Why this feels like he’s “going against everyone” even if he says he isn’t.

There is intense resident pushback (packed meetings, active “Save Boca” petitions, talk of a referendum). City leaders counter with revenue/amenity talking points and say misinformation is circulating. That gap between neighborhood sentiment and city hall’s growth coalition is a great example of unparallel mind tunnels, people seeing the same thing very different ways.  This website even recently published a poll asking people if they’d prefer higher taxes to add green spaces to the City, something completely contrary to Singer’s declared priorities in keeping taxes low.
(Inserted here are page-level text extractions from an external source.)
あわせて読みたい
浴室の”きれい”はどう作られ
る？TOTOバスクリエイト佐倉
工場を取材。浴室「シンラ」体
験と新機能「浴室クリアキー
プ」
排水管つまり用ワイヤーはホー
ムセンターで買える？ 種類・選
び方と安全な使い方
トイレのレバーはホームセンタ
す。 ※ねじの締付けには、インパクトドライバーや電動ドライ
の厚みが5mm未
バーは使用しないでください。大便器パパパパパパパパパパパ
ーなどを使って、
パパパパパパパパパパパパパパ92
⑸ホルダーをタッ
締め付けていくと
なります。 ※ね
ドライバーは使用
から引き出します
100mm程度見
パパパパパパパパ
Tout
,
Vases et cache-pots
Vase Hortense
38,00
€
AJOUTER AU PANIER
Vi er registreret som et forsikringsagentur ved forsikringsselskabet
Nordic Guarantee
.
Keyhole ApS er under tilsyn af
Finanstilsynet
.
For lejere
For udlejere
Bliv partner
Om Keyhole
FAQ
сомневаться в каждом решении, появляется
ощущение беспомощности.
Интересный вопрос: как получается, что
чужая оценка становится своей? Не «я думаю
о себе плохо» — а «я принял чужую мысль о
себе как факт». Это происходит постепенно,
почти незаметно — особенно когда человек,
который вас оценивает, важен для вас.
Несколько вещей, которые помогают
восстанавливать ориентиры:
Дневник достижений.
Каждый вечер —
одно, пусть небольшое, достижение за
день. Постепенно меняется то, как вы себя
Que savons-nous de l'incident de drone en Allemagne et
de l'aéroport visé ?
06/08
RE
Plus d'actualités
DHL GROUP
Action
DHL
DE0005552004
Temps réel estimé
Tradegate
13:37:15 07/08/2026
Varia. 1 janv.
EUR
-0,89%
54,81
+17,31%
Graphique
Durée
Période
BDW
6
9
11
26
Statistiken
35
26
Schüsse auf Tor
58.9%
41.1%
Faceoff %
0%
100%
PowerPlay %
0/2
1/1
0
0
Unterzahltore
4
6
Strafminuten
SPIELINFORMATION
Most people said they favored higher taxes, more collective capital contribution from the very people who stand to gain the most: resident voters who want more green around them, all over.

What can residents do about it?

I’m not going to tell you what you should do about it. There’s limits, especially in dealing with what’s on our plate today: property is bought, owned, zoned, approved and under the rights of the owners to do what they will. Development goes on mostly against the sentiment of neighbors. There’s not much you can do about it, the things you can point a finger at today and get upset about. Maintaining the aesthetic and quality of a city is a long game and requires as much investment of valuable time and effort as developers are capable of getting loans for quickly. Some of you are going to have to run for office. Do it.

Meanwhile stay informed, keep trying to understand. Watch the headlines changing every day, aggregated by me here on 4boca. I try to include what’s most relevant for Boca residents, especially about politics and development. Please take time and your hard earned money to support other local publications: Boca Tribune, Boca Magazine, Boca First, Coastal Star etc.  Share their stories, link to them too. Advertise in them. Keep them afloat. That’s all I can tell you. You’ll have to explore your own motivations after that.